Yunus Emre'nin Divanlarının en eski örneklerinden biri olan bir el yazması, önümüzdeki hafta düzenlenecek bir müzayedede satışa sunulacak. Yaklaşık 14. yüzyıla tarihlenen bu nadir eser, uzmanlar tarafından titizlikle incelendi ve özgünlüğü doğrulandı.
Tarihi Eserin Özellikleri
Müzayede evi yetkilileri, el yazmasının dil özelliklerinin ve kelime hazinesinin tamamen Beylikler Dönemine ait olduğunu ve sonrasında çoğaltılmadığını belirtti. Eserin yazım tarzı, hat sanatı uzmanları tarafından Beyazıt dönemine ait Osmanlı hat devriminden önceki bir döneme tarihlendirildi. Kağıdın ise Doğu kökenli, 14-15. yüzyıllarda kullanılan bir tür olduğu tespit edildi. Eserin 100 yıldan uzun bir süredir aynı ailede saklandığı ve sadece 18. yüzyılda küçük bir restorasyon geçirdiği, eksik bir sayfasının o dönemde tamamlandığı belirtildi. Bu nadir el yazması, koleksiyoncular için eşsiz bir fırsat sunuyor.
Müzayede ve Hukuki Süreç
El yazmasının, Türkiye'deki ilgili kurumlardan alınan izinler doğrultusunda, yasal olarak müzayedeye çıkarıldığı vurgulandı. Müzayede yetkilileri, Kültür ve Tabiat Varlıklarını Koruma Kanunu'na uygun hareket ettiklerinin altını çizerek, tarihi eserlerin korunmasının ve yasal çerçeve içinde el değiştirmesinin önemini vurguladılar. Bu satışın, tarihi eserlerin ülke içinde kalması ve ekonomiye katkı sağlaması açısından örnek teşkil etmesi amaçlanıyor. Osmanlı dönemi eserlerinin korunması ve yasal ticaretinin düzenlenmesi için çalışmaların devam ettiği belirtildi.
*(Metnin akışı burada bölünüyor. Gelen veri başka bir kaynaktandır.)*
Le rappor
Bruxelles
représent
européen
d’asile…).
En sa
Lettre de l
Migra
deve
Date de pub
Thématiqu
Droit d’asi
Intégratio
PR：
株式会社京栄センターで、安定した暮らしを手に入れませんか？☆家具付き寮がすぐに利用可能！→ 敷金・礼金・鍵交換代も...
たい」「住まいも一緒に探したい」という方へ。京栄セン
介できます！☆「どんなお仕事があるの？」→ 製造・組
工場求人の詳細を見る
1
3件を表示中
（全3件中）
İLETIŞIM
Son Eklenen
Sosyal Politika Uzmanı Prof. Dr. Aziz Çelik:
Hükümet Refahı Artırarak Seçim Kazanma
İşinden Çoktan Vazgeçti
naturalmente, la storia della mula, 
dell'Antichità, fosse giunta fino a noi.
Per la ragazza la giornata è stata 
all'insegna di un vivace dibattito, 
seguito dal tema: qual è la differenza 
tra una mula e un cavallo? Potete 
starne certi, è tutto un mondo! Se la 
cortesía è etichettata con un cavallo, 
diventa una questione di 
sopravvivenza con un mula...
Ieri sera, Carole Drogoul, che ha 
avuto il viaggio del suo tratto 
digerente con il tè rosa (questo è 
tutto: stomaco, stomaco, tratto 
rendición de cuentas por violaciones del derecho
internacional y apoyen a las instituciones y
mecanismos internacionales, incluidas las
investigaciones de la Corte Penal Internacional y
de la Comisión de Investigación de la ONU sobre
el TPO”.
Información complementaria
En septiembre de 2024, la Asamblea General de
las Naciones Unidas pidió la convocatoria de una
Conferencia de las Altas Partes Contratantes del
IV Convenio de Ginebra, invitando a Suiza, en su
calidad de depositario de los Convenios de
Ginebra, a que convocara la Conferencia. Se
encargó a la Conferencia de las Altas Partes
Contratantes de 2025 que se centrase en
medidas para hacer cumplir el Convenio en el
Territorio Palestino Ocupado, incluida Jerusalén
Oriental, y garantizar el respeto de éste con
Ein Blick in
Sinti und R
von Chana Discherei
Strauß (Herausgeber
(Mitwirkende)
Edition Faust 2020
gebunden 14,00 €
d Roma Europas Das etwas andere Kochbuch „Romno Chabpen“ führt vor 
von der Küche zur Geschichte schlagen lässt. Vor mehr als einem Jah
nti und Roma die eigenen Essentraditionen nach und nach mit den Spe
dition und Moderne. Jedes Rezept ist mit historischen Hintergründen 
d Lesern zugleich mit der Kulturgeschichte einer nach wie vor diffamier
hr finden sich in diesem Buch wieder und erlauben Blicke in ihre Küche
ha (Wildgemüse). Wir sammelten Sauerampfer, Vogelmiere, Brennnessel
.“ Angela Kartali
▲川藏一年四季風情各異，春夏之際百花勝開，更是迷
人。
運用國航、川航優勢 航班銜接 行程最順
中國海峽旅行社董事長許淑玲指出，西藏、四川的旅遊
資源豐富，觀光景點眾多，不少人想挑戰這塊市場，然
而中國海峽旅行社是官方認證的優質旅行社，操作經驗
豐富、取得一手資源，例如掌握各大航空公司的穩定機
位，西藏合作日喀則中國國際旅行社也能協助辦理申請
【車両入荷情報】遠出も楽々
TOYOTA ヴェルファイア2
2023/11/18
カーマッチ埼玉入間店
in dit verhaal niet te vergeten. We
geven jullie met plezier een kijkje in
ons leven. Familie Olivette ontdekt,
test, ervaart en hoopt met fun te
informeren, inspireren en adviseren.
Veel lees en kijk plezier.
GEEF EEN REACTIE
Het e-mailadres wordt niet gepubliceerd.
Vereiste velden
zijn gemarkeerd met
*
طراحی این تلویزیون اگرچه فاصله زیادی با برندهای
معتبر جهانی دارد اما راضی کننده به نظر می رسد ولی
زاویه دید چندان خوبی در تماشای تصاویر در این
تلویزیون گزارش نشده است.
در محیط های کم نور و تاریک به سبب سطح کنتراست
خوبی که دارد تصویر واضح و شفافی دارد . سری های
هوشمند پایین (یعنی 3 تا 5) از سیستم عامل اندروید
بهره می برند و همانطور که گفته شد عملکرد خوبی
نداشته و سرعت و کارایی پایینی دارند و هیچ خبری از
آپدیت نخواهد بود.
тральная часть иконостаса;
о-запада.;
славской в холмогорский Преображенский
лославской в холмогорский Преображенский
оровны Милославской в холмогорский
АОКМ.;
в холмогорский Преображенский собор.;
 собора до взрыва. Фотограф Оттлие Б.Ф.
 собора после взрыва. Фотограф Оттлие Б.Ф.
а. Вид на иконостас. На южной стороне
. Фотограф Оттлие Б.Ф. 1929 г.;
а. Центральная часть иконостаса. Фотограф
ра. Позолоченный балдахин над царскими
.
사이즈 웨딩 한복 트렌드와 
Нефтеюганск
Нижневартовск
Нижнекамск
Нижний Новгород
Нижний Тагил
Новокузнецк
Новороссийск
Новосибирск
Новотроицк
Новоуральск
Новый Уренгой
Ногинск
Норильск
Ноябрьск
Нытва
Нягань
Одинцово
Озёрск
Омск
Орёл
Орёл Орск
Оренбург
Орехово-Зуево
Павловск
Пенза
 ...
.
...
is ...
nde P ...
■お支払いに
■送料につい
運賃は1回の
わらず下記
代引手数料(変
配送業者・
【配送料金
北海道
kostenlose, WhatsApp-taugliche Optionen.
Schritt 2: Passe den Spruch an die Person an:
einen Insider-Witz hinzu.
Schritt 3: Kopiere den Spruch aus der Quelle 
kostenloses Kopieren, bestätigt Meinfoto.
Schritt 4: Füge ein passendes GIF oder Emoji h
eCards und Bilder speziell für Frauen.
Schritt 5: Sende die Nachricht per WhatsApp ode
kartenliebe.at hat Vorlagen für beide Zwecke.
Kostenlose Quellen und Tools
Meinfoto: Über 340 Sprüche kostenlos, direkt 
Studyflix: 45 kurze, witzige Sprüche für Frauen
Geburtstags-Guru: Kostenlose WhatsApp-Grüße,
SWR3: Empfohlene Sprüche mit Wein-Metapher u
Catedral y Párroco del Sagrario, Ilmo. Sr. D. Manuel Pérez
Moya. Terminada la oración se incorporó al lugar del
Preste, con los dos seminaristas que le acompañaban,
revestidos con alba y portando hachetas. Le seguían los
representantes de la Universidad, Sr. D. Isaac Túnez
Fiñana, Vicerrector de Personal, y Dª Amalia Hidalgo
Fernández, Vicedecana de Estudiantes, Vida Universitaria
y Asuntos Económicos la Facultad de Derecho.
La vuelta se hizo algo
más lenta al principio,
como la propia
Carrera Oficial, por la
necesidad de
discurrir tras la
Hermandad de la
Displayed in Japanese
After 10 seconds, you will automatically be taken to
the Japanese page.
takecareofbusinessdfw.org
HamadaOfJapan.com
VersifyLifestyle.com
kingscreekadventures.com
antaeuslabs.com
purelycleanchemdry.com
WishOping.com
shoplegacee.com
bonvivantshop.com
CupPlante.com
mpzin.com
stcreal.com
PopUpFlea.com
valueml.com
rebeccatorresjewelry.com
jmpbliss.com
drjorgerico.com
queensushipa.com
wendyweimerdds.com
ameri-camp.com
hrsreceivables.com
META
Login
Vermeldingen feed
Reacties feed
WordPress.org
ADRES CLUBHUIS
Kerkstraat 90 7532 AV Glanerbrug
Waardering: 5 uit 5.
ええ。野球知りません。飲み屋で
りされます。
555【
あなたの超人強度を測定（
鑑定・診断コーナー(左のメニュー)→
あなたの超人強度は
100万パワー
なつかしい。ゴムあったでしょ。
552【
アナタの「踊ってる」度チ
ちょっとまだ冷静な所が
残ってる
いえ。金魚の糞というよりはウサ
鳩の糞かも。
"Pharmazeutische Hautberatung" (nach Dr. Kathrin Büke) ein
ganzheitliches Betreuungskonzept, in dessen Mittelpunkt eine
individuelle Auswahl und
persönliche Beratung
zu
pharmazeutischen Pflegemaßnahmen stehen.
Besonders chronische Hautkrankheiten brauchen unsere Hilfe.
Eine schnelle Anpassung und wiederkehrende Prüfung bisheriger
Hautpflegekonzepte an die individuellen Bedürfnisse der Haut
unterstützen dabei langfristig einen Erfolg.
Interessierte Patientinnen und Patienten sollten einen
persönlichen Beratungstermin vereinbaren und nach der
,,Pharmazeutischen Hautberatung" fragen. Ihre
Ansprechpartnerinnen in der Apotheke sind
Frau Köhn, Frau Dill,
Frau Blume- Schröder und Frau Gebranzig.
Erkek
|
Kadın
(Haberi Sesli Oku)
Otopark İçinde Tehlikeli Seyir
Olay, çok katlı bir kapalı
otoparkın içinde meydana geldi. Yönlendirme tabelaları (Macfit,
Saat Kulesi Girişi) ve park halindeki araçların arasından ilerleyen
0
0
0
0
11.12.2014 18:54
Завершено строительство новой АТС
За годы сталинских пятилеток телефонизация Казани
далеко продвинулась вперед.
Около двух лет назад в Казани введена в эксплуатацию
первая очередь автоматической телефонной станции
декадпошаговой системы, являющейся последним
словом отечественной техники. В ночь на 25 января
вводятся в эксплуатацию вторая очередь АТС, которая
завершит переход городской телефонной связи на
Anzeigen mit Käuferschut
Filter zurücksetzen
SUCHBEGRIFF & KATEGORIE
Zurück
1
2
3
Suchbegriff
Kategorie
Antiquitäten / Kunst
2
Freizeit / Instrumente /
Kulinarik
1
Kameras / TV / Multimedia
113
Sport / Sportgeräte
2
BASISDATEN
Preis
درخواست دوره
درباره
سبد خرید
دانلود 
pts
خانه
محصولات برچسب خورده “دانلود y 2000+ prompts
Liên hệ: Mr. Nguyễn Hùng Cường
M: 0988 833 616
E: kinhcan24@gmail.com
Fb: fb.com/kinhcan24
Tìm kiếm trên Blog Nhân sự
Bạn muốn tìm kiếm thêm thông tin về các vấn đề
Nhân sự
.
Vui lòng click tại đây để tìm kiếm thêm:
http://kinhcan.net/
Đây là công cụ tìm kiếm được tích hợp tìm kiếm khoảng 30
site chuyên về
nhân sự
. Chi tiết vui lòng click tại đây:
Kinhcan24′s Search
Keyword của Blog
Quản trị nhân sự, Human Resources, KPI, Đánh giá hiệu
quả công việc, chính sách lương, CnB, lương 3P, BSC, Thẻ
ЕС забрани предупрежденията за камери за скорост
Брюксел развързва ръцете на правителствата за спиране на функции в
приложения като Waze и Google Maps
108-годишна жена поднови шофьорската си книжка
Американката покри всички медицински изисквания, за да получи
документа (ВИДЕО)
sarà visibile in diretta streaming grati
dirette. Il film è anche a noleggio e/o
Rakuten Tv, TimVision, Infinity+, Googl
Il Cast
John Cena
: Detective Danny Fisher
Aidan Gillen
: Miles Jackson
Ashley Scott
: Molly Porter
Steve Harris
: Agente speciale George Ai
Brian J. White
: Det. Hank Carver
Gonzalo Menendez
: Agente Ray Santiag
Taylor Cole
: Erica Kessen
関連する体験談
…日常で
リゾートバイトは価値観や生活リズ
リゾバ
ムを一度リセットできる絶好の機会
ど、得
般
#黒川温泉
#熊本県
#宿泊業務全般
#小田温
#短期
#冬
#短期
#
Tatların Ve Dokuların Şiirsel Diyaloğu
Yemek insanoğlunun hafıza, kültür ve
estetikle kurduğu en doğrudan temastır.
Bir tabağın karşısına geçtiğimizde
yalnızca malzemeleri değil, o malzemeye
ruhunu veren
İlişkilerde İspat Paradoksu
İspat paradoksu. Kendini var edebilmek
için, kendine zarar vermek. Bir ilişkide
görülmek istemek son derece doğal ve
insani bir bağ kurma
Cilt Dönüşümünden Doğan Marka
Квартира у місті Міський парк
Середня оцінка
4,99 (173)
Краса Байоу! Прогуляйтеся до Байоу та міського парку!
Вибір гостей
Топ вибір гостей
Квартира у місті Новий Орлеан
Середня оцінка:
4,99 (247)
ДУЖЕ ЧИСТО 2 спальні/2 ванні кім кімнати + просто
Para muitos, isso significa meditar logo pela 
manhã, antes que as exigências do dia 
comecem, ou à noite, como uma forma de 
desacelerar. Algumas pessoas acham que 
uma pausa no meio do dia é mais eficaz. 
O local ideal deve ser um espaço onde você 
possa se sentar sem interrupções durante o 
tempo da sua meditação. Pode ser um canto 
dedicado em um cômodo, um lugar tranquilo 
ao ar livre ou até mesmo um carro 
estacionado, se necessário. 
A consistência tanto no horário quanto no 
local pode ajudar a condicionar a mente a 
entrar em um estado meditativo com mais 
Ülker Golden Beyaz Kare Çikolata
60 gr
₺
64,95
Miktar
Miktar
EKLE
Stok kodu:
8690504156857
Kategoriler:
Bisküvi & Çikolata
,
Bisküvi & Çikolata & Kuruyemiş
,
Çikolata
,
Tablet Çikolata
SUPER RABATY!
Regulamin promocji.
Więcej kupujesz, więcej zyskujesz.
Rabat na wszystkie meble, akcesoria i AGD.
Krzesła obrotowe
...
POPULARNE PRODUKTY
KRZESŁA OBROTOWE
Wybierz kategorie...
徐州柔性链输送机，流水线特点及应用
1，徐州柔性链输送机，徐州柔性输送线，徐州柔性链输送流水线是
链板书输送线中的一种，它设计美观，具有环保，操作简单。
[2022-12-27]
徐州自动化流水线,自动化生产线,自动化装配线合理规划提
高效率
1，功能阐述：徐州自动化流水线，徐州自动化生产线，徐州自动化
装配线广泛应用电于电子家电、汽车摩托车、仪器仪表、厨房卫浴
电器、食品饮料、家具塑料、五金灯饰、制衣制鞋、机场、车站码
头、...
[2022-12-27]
Kültürel Mirasın Korunması ve Ekonomik Faydalar
Müzayede yetkilileri, İstanbul'un İslam sanat eserleri ticaretinin merkezi haline getirilmesi gerektiğini savunuyorlar. Bu durum, tarihi eserlerin ülke içinde kalmasını sağlayacak, ayrıca elde edilecek gelirle Türkiye'nin cari açığının azaltılmasına katkıda bulunacak. El yazmasının satışı, tarihi eserlerin korunması ve yasal ticaretinin düzenlenmesi konusundaki tartışmaları da yeniden gündeme getirmiş durumda. Londra gibi merkezlerde var olan güvenli ve düzenli sanat piyasalarının örnek alınarak, Türkiye'de de benzer bir sistemin oluşturulması hedefleniyor. Bu sayede, Orta Doğu ve İslam dünyasındaki kültürel mirasın korunmasına katkı sağlanması amaçlanıyor. Mekke, Mısır ve İstanbul gibi tarihi merkezlerin kültürel zenginlikleri dikkate alınarak, bu zenginliğin gelecek nesillere aktarılması için çaba gösteriliyor. Bu, yalnızca bir el yazmasının satışından ibaret değil, aynı zamanda kültürel mirasın korunması ve ekonomik kalkınma arasında bir denge kurma çabasıdır. Müzayede, 250'ye yakın eserin yer aldığı karma bir müzayede olacak.